* Reading passage *
/---

Exercise Set 10
ELASTICITY


I. Objectives


II. Data


III. Questions

  1. Sketch the given demand curve. The horizontal intercept is ______, the vertical intercept is ________ and the slope is _______.
  2. Select a value for P1, and compute the corresponding quantity demanded.
    P1 = _________, Q1 = _________.
  3. Indicate the point (Q1,P1) on the graph. This combination of price and quantity yields the firm a revenue of $ ______.
  4. Choose a different price: P2 = _______.
    The corresponding quantity demanded is _____, and the firm's total revenue is $ _______.
  5. Consider a change in price from P1 to P2.
    1. In this region the elasticity of demand is _______. Show calculations.
    2. The price change has caused the firm's revenue to [ increase | decrease | remain unchanged ].
  6. On the graph, indicate the regions where: (a) e > 1, (b) e < 1, and (c) e = 1. In which of these regions will an increase in price lead to higher total revenue? Explain.
  7. If the current price is below the midpoint of the demand curve, and the firm wishes to increase total revenue, it should [ increase | reduce ] its price. Explain.
  8. If an increase in price leads to less total revenue, we may conclude that demand is [ elastic | inelastic | unit-elastic ]. Explain.
  9. If the firm wishes to maximize total revenue, it should charge a price of $ _____. Explain.

IV. Additional questions

  1. The government imposes an excise tax of $2 on cigarettes.
    1. Is the demand for cigarettes in the short run likely to be highly elastic, or highly inelastic? Why?
    2. Will the price of cigarettes increase by $2? Why? Provide a graph.
    3. Will the consumer, or the producer, bear the greater amount of the tax burden? Why? Use the graph in (b).
  2. Consider the demand for gasoline in the short run. As the price of gasoline rises from $1/gallon to $3/gallon, the quantity demanded of gasoline falls from 220 gallons to 180 gallons.
    1. Compute the elasticity of demand for gasoline.
    2. What is likely to happen to the elasticity of demand for gasoline in the long run? Provide sound reasons.
  3. Consider two points on the market demand curve for Coke. At point M, the price is $1.50/gallon and the quantity demanded is 45 gallons. At point N, the price is $2.50/gallon and the corresponding quantity demanded is 35 gallons.
    1. Sketch the demand curve. Indicate the points M and N on the graph.
    2. Compute the price elasticity of demand between the two points.
    3. Assume that Coke is currently charging a price of $2.50 per gallon. Will their total revenue increase if they lower their price? Explain, using the notion of elasticity.
  4. If the price of a good falls and total expenditure on the good also falls, we can conclude that
    1. Demand is unit-elastic
    2. Demand is elastic
    3. Elasticity of demand is less than one
    4. Elasticity of demand is greater than one
    5. Both (a) and (c)

\---

* Data shown *
/---

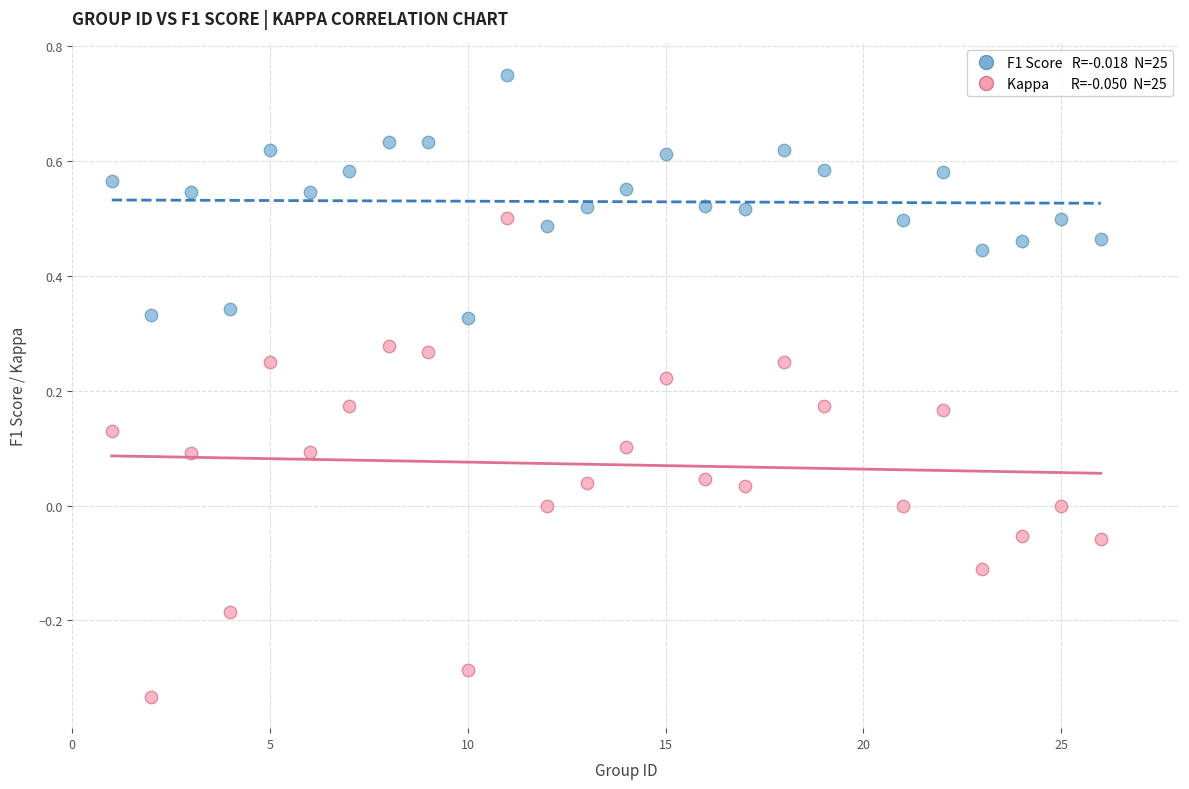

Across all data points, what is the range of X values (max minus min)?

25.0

\---
/---

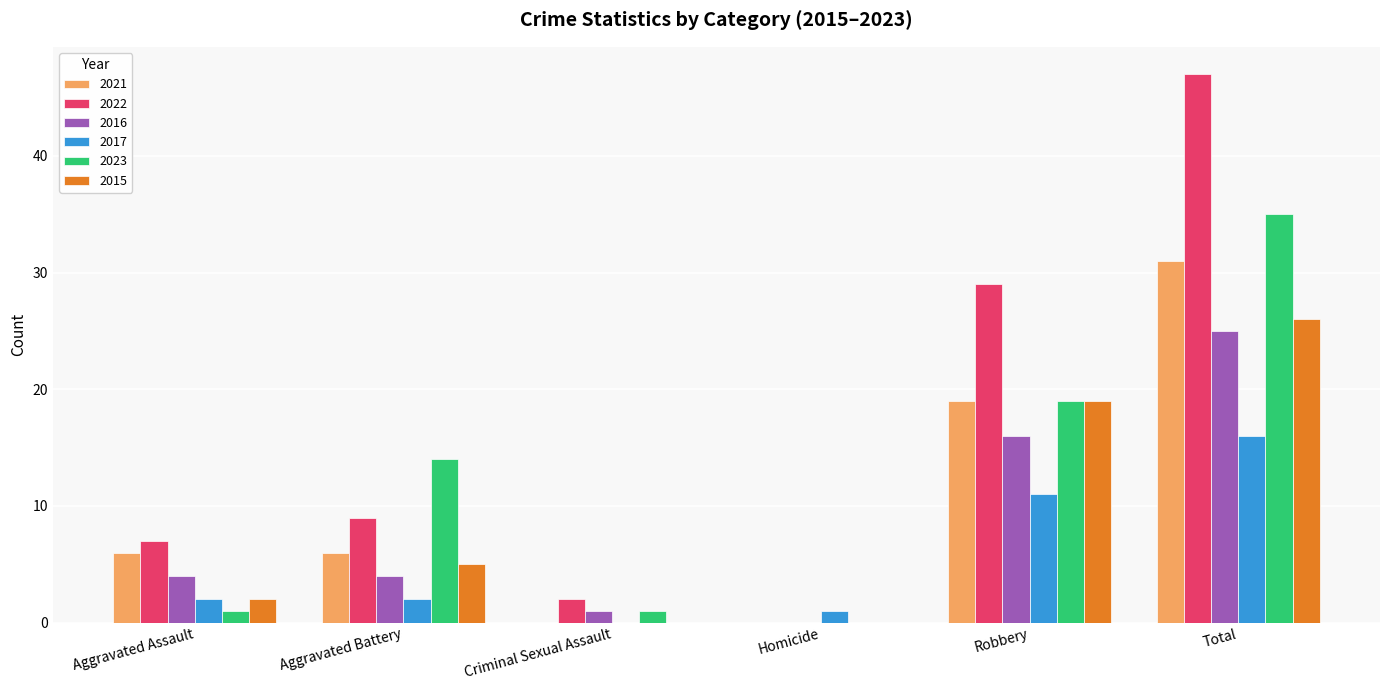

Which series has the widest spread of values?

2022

\---

* Prompt *
Pick up the elasticity exercise set after its final line and continue it. The lines above come from a different source than the elasticity exercise set.

* Output *
  5. The demand curve for salt is more inelastic than the supply curve. Assuming, however, that demand is not perfectly inelastic, an excise tax of $1.00 on salt is likely to lead to
    1. An increase of more than $1 in the price of salt
    2. An increase of less than $1 in the price of salt
    3. An increase of $1 in the price of salt
    4. A greater tax burden on the producer
    5. Both (b) and (d)
  6. If the demand curve for Lexus cars is highly elastic, a sales tax of $1000 on a Lexus is likely to lead to
    1. An increase of more than $1000 in the price of a Lexus
    2. An increase of less than $1000 in the price of a Lexus
    3. An increase of $1000 in the price of a Lexus
    4. A greater tax burden on the producer than on the consumer
    5. Both (b) and (d)
  7. A demand curve is perfectly inelastic if
    1. The elasticity of demand is unity
    2. The elasticity of demand is zero
    3. A change in the price of the good has no effect on the quantity demanded
    4. Both (a) and (c)
    5. Both (b) and (c)
  8. In the elastic region of the demand curve, if the price of the good rises by 10%,
    1. Quantity demanded will fall by less than 10%
    2. Quantity demanded will fall by more than 10%
    3. Quantity demanded will fall by exactly 10%
    4. There is no change in the quantity demanded
  9. Bugle Boy raises the price of its jeans only to see its total revenue fall. From this we may infer that, in the relevant region of the demand curve for Bugle Boy jeans,
    1. Demand is unit-elastic
    2. Demand is elastic
    3. The elasticity of demand is less than one
    4. The elasticity of demand is greater than one
    5. Both (b) and (d) are correct
  10. If two goods are complements, their cross elasticity of demand will be
    1. Zero
    2. A negative number
    3. A positive number
    4. Infinity
  11. IBM raises the price of its personal computers by 12%. All else remaining the same, IBM's total revenue will also rise if
    1. The price elasticity of demand for IBM's personal computers is 0.8.
    2. The price elasticity of demand for IBM's personal computers is 1.5.
    3. Demand for IBM's personal computers is highly elastic.
    4. The demand curve for IBM's personal computers is perfectly flat (horizontal) .
    5. Both (b) and (c) are true.
  12. The current price of Colgate toothpaste lies in the inelastic region of the demand curve for the toothpaste. If Colgate raises it price by 5%, we may infer that, ceteris paribus,
    1. Quantity demanded will fall by less than 5%.
    2. Quantity demanded will fall by more than 5%.
    3. Quantity demanded will fall by exactly 5%.
    4. Colgate's total revenue will fall.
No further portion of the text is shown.